6 Sarteano is only five miles from Chiusi; the road is excellent. About half-way is a hill, called Poggio Montolo, where painted tombs are said to have been discovered.

7 This urn is polychrome — the flesh of the men, the horses, the flame of the torch, are all red; the drapery, the shield, and other parts of the relief bear traces of yellow.

8 She has wings on her brows, a serpent round her neck, blue wings to her shoulders, and red buskins. The armour and weapons also of the warriors are painted.

9 The name is found also with the inflexions of Cumeresa, Cumerusa, Cumerunia. Lanzi gives other Etruscan sepulchral inscriptions with the names of Camarina, Camurina, and Camas, which last he would read Camars. Saggio, II. pp376, 399, 434.

10 Cervetri might as reasonably be supposed the site of the ancient Tarquinii, because the Tomb of the Tarquins is in its neighbourhood. Lanzi (II. p451) thinks Sarteano may be traced in the Etruscan name, "Satria."

11 For notices of the urns in the Museum Bargagli, see Bull. Inst. 1836, pp30‑32 (Sozzi); 1840, pp151‑2 (Braun).

12 An amphora, with Hercules leading Cerberus (here with but two heads) and followed by Minerva, — a celebe, with a warrior receiving a goblet from a female, in very good style, — a similar vase, with athletae exercising, — a patera, with naked youths at the bath, holding strigils, — a scyphos, with Fauns, Maenades, and sphinxes. There were formerly in this collection some beautiful vases with mythological subjects — the deeds of Theseus, and Prometheus delivered from the vulture by the arrows of Hercules. There was also a seat or curule chair of pottery, with bas-reliefs; much resembling the beautiful marble throne of the Palazzo Corsini at Rome. For notices of this collection, as it was a few years since, see Bull. Inst. 1840, pp148, 149, 153.

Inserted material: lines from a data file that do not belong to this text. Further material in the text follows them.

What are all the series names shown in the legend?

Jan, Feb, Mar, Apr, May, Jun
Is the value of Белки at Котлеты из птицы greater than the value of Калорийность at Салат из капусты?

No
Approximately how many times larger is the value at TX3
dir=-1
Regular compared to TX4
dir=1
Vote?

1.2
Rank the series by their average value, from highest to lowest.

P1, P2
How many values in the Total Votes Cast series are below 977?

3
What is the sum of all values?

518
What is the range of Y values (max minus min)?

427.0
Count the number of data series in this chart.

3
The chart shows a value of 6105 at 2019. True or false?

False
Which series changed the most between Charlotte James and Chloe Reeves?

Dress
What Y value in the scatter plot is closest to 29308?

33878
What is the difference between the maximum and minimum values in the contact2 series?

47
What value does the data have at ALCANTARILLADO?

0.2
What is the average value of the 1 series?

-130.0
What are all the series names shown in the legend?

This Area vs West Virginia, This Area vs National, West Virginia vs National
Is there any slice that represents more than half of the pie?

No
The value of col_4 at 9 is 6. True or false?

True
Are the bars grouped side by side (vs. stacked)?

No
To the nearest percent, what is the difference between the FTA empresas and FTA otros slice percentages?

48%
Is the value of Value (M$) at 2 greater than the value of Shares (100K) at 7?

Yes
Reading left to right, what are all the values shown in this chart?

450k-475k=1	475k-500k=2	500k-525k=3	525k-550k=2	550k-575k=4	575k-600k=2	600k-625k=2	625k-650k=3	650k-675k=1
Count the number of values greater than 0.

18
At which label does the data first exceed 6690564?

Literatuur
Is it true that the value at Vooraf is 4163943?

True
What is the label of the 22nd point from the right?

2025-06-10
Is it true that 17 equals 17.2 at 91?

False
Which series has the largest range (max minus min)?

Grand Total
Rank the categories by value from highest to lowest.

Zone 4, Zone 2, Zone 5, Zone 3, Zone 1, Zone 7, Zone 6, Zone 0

13 On the painted pottery are scenes from the Trojan War — the deeds of Hercules — Europa and the bull — Minerva caressing a horse — fauns feeding the ass of Silenus — fauns pursuing Bacchantes — chariot-races — sacrifices, &c. Here are also some minute cups and saucers, and other toys in pottery — the furniture of a child's sepulchre.

14 The holmos was also the flat or (p408)hollow plate placed on a tripod, as the seat of the Pythia when she delivered her oracles.

15 These heads are like that shown in the wood-cut at page 358 of Vol. I. This is a figure found on many bronze coins of Neapolis of late date; and is supposed to represent either Bacchus Hebon, the divinity of Campania, or Sebethus, a rivulet near that city, or Achelous, or some other river-god. Ann. Inst. 1841, p133.

16 For a notice of this urn, see Bull. Inst. 1846, p162.

17 The tombs of Sarteano are all hollowed in the rock, as usual. They are very simple, without decorations, and have generally but a single chamber, which, when of great size, is supported by a rock-hewn pillar in the midst. Micali, Ant. Pop. Ital. III p10. None remain open for inspection.